Akido argues the benefit of AI is clear: better efficiency and improved access to health care.
Before introducing AI, each of Akido’s street medicine doctors in LA and Kern counties could carry a case load of about 200 homeless patients at a time, said Karthik Murali, head of safety net programs for the company. Now, it’s closer to 350 patients per doctor, he said, because doctors spend less time asking routine questions and filling out paperwork.
That means more patients get access to care and medication more quickly, Murali said.
Nearly a quarter of homeless Californians surveyed by the UCSF Benioff Homelessness and Housing Initiative reported needing medical care that they couldn’t get in the six months prior to the study. Only 39% said they had a primary care provider. Nearly half of homeless Californians surveyed reported their health as poor or fair — a rate about four times higher than the general U.S. population.
Good, of Five Keys, hopes the technology also will let clinicians build trust and deeper relationships with their clients. An outreach worker using Scope will have time to form a bond with the patient and better respond to their individual needs, as opposed to a doctor who is rushing through the visit to get to the next patient, he said.

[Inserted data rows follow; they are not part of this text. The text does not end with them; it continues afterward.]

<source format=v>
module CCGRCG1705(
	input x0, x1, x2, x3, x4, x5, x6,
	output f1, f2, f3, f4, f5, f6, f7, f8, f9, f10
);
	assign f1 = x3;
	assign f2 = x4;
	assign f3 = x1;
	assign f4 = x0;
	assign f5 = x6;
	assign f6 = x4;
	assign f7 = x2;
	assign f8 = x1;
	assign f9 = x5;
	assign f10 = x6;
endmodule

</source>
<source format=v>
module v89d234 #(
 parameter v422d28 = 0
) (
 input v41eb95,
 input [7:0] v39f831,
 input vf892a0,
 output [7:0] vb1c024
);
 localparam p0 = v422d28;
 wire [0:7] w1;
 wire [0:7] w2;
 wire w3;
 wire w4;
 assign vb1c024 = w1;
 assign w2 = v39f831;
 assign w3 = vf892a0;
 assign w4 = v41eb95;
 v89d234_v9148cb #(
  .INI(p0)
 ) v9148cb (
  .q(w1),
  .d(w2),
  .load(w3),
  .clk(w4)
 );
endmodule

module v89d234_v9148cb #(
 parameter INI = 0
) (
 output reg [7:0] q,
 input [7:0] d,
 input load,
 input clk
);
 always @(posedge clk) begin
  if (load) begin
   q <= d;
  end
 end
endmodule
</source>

His organization hopes to roll out the technology in some of its San Francisco homeless shelters next month.
Partnerships and access
Akido also plans to work with Reimagine Freedom and the Young Women’s Freedom Center to use the AI technology at four centers — in San Francisco, Oakland, Richmond and San Jose — that serve women and girls who are or have been incarcerated. The clients they serve often had poor access to health care while in jail or prison, or had their medical concerns ignored, said Reimagine Freedom President Jessica Nowlan. Many have no trust in the medical system.
Currently, the centers offer health education. This new AI technology will allow them to provide actual medical care, Nowlan said.

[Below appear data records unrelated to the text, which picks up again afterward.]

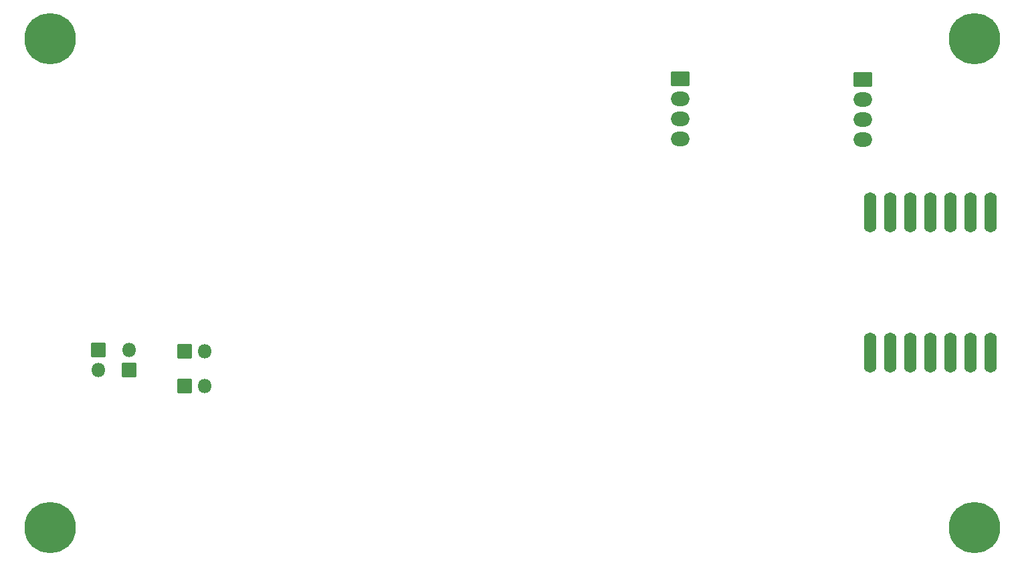
<source format=gbr>
%TF.GenerationSoftware,KiCad,Pcbnew,7.0.9*%
%TF.CreationDate,2024-10-16T13:46:26-06:00*%
%TF.ProjectId,sq_lockin_v9,73715f6c-6f63-46b6-996e-5f76392e6b69,rev?*%
%TF.SameCoordinates,Original*%
%TF.FileFunction,Soldermask,Bot*%
%TF.FilePolarity,Negative*%
%FSLAX46Y46*%
G04 Gerber Fmt 4.6, Leading zero omitted, Abs format (unit mm)*
G04 Created by KiCad (PCBNEW 7.0.9) date 2024-10-16 13:46:26*
%MOMM*%
%LPD*%
G01*
G04 APERTURE LIST*
G04 Aperture macros list*
%AMRoundRect*
0 Rectangle with rounded corners*
0 $1 Rounding radius*
0 $2 $3 $4 $5 $6 $7 $8 $9 X,Y pos of 4 corners*
0 Add a 4 corners polygon primitive as box body*
4,1,4,$2,$3,$4,$5,$6,$7,$8,$9,$2,$3,0*
0 Add four circle primitives for the rounded corners*
1,1,$1+$1,$2,$3*
1,1,$1+$1,$4,$5*
1,1,$1+$1,$6,$7*
1,1,$1+$1,$8,$9*
0 Add four rect primitives between the rounded corners*
20,1,$1+$1,$2,$3,$4,$5,0*
20,1,$1+$1,$4,$5,$6,$7,0*
20,1,$1+$1,$6,$7,$8,$9,0*
20,1,$1+$1,$8,$9,$2,$3,0*%
G04 Aperture macros list end*
%ADD10RoundRect,0.051000X0.850000X-0.850000X0.850000X0.850000X-0.850000X0.850000X-0.850000X-0.850000X0*%
%ADD11O,1.802000X1.802000*%
%ADD12RoundRect,0.051000X-0.850000X-0.850000X0.850000X-0.850000X0.850000X0.850000X-0.850000X0.850000X0*%
%ADD13RoundRect,0.051000X0.850000X0.850000X-0.850000X0.850000X-0.850000X-0.850000X0.850000X-0.850000X0*%
%ADD14RoundRect,0.051000X-1.125000X0.875000X-1.125000X-0.875000X1.125000X-0.875000X1.125000X0.875000X0*%
%ADD15O,2.352000X1.852000*%
%ADD16C,6.502000*%
%ADD17O,1.602000X5.102000*%
G04 APERTURE END LIST*
D10*
%TO.C,J4*%
X131000000Y-93600000D03*
D11*
X133540000Y-93600000D03*
%TD*%
D10*
%TO.C,J6*%
X131000000Y-98000000D03*
D11*
X133540000Y-98000000D03*
%TD*%
D12*
%TO.C,J2*%
X120100000Y-93425000D03*
D11*
X120100000Y-95965000D03*
%TD*%
D13*
%TO.C,J3*%
X124000000Y-96000000D03*
D11*
X124000000Y-93460000D03*
%TD*%
D14*
%TO.C,PS2*%
X216900000Y-59160000D03*
D15*
X216900000Y-61700000D03*
X216900000Y-64240000D03*
X216900000Y-66780000D03*
%TD*%
D16*
%TO.C,H2*%
X114000000Y-54000000D03*
%TD*%
D17*
%TO.C,U5*%
X233020000Y-76010000D03*
X230480000Y-76010000D03*
X227940000Y-76010000D03*
X225400000Y-76010000D03*
X222860000Y-76010000D03*
X220320000Y-76010000D03*
X217780000Y-76010000D03*
X217780000Y-93790000D03*
X220320000Y-93790000D03*
X222860000Y-93790000D03*
X225400000Y-93790000D03*
X227940000Y-93790000D03*
X230480000Y-93790000D03*
X233020000Y-93790000D03*
%TD*%
D14*
%TO.C,PS1*%
X193757500Y-59092500D03*
D15*
X193757500Y-61632500D03*
X193757500Y-64172500D03*
X193757500Y-66712500D03*
%TD*%
D16*
%TO.C,H4*%
X114000000Y-116000000D03*
%TD*%
%TO.C,H1*%
X231000000Y-116000000D03*
%TD*%
%TO.C,H3*%
X231000000Y-54000000D03*
%TD*%
M02*

</source>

“Our guess is we will see a huge increase in women being able to access health and care for themselves,” she said.
Reimagine Freedom started testing Scope AI at its Los Angeles clinic in November. So far, “it’s going really well,” Nowlan said.
Akido plans to partner with additional homeless service providers who can help it roll out its AI technology in more places throughout the Bay Area. That partnership is being spearheaded by the Future Communities Institute, which is also developing metrics to judge the effectiveness of Akido's program.
If providers who serve vulnerable patients are left out of the AI race, any benefits in the technology will go to wealthy communities instead — further widening the gap between the haves and have-nots, said Stella Tran, who researches AI companies for a California Health Care Foundation investment fund. That’s why social service providers need to be involved in testing this technology and developing the ground rules and safety checks, she said.
But that doesn’t mean Tran doesn’t have concerns. For example, AI works differently on different communities. An algorithm that produced accurate diagnoses for patients in Los Angeles might not work as well in the Bay Area, she said. And while AI has the potential to be less racially biased than human doctors, it all depends on how the algorithm is constructed.
“I think there is a potential to increase access if we do it right,” Tran said, “with the right set of guardrails and being thoughtful about safety, transparency to patients, consent, all of that.”